Section author: Danielle J. Navarro and David R. Foxcroft

What is a linear regression model?¶

Stripped to its bare essentials, linear regression models are basically a slightly fancier version of the Pearson correlation (section Correlations), though as we’ll see regression models are much more powerful tools.

Since the basic ideas in regression are closely tied to correlation, we’ll return to the parenthood data set that we were using to illustrate how correlations work. Recall that, in this data set we were trying to find out why Dani is so very grumpy all the time and our working hypothesis was that I’m not getting enough sleep. We drew some scatterplots to help us examine the relationship between the amount of sleep I get and my grumpiness the following day, as in Fig. 114, and as we saw previously this corresponds to a correlation of r = -0.90, but what we find ourselves secretly imagining is something that looks closer to Fig. 116 (left panel). That is, we mentally draw a straight line through the middle of the data. In statistics, this line that we’re drawing is called a regression line. Notice that, since we’re not idiots, the regression line goes through the middle of the data. We don’t find ourselves imagining anything like the rather silly plot shown in Fig. 116 (right panel).

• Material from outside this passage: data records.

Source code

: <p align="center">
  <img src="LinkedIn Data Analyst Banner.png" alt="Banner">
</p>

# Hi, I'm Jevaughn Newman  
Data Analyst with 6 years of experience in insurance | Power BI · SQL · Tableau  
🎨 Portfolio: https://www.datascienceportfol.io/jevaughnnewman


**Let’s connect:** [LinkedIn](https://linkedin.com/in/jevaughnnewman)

Fig. 116 The left panel shows the scatterplot of dani.sleep and dani.grump from Fig. 114 with the best fitting regression line drawn over the top. Not surprisingly, the line goes through the middle of the data. In contrast, the right panel shows the same data, but with a very poor choice of regression line drawn over the top.

This is not highly surprising. The line that I’ve drawn in Fig. 116 (right panel) doesn’t “fit” the data very well, so it doesn’t make a lot of sense to propose it as a way of summarising the data, right? This is a very simple observation to make, but it turns out to be very powerful when we start trying to wrap just a little bit of maths around it. To do so, let’s start with a refresher of some high school maths. The formula for a straight line is usually written like this:

y = a + bx

Or, at least, that’s what it was when I went to high school all those years ago. The two variables are x and y, and we have two coefficients, a and b.[1] The coefficient a represents the y-intercept of the line, and coefficient b represents the slope of the line. Digging further back into our decaying memories of high school (sorry, for some of us high school was a long time ago), we remember that the intercept is interpreted as “the value of y that you get when x = 0”. Similarly, a slope of b means that if you increase the x-value by 1 unit, then the y-value goes up by b units, and a negative slope means that the y-value would go down rather than up. Ah yes, it’s all coming back to me now. Now that we’ve remembered that it should come as no surprise to discover that we use the exact same formula for a regression line. If Y is the outcome variable (the DV) and X is the predictor variable (the IV), then the formula that describes our regression is written like this:

Ŷ_i = b₀ + b₁ X_i

Hmm. Looks like the same formula, but there’s some extra frilly bits in this version. Let’s make sure we understand them. Firstly, notice that I’ve written X_i and Y_i rather than just plain old X and Y. This is because we want to remember that we’re dealing with actual data. In this equation, X_i is the value of predictor variable for the ith observation (i.e., the number of hours of sleep that I got on day i of my little study), and Y_i is the corresponding value of the outcome variable (i.e., my grumpiness on that day). And although I haven’t said so explicitly in the equation, what we’re assuming is that this formula works for all observations in the data set (i.e., for all i). Secondly, notice that I wrote Ŷ_i and not Y_i. This is because we want to make the distinction between the actual data Y_i, and the estimate Ŷ_i (i.e., the prediction that our regression line is making). Thirdly, I changed the letters used to describe the coefficients from a and b to b₀ and b₁. That’s just the way that statisticians like to refer to the coefficients in a regression model. I’ve no idea why they chose b, but that’s what they did. In any case b₀ always refers to the intercept term, and b₁ refers to the slope.

Excellent, excellent. Next, I can’t help but notice that, regardless of whether we’re talking about the good regression line or the bad one, the data don’t fall perfectly on the line. Or, to say it another way, the data Y_i are not identical to the predictions of the regression model Ŷ_i. Since statisticians love to attach letters, names and numbers to everything, let’s refer to the difference between the model prediction and that actual data point as a residual, and we’ll refer to it as ε_i.[2] Written using mathematics, the residuals are defined as

ε_i = Y_i - Ŷ_i

which in turn means that we can write down the complete linear regression model as

Y_i = b₀ + b₁ X_i + ε_i

[1]	Also sometimes written as y = mx + c where m is the slope coefficient and c is the intercept (constant) coefficient.

[2]	The ε symbol is the Greek letter epsilon. It’s traditional to use ε_i or e_i to denote a residual.